On the basis of one recent but short trip to South Sudan and a lengthy, but distant, stay in southern Ethiopia I concluded recently that one of the more interesting consequences of the Libyan war has been a remarkable change of fortunes in what was a small Cold War in the Horn of Africa.
The Bad Guys were a coalition of curious nations: Eritrea, Sudan and Libya. Eritrea, sometimes called the North Korea of Africa, has nearly 300,000 men under arms despite a population of less than six million. It is a tightly run dictatorship and has maintained a state of border edginess with its much larger neighbour Ethiopia. Sudan was a more formidable player, one of Africa’s largest countries and with a regular cash flow from oil and gas. But its Achilles heel was a civil war in the South and international opprobrium over its treatment of Darfur. And, behind all this, were the moneybags of Libya.
Arranged against this alliance were the Good Guys, or at least Not So Bad Guys, of Ethiopia, Rwanda, Uganda, Kenya and, at a distance, the United States.
This balance of power was, well, evenly balanced until this year. Two big shifts have broken the back of the Bad Guy alliance. The first was the breakoff of South Sudan. This has deprived Khartoum of its primary oil and gas resources and a third of its territory. And South Sudan is quite clear, it sees itself as part of East Africa, and has applied to join the East Africa Community. Guess what alliance they see themselves as part of?
Then, of course, there’s the collapse of the Libyan regime of Muammar Gaddafi. Unsurprisingly Eritrea has seen the writing on the wall, pushed a little bit more by a United Nation report that accuses its government of trying to bomb an African Union summit. It has applied for entry into the East African Community and may even be trying to seek some sort of arrangement with its most hated enemy, Ethiopia.
Egypt, the other peripheral player, has indicated who it sees as the winner by offering aid to South Sudan. It tacitly supported the Bad Guys because they were seen as status quo supporters of the division of the waters of the Nile River – its most important strategic concern.
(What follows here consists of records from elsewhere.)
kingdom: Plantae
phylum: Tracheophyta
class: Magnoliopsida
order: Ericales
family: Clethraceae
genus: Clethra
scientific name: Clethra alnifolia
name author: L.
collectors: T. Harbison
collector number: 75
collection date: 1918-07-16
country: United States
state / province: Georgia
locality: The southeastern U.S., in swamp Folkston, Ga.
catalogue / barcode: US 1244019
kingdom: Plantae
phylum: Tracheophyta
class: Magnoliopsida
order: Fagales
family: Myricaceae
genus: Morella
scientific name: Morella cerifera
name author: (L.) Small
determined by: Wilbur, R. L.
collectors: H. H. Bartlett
Now its seen them as a lost cause and is wooing the other side. They, however, are likely to push for a change in the water-sharing treaty. But that’s another story.
Does this matter for India? New Delhi has better relations with the Good Guy alliance, especially the East African countries and Ethiopia. But its companies do good business in Sudan as well. However, its real security concern are the pirates and militant groups in Somalia and there it is Ethiopia that is taking the lead. If the distraction of Eritrea is gone, it is possible Addis Ababa may take a more active role in Somalia. India’s National Security Advisor Shiv Shankar Menon has publicly spoken of the possibility of India providing naval support for an African Union military force, largely Ethiopian right now, cleaning up Somalia.
The next game in the Horn will, India hopes, be Somalia.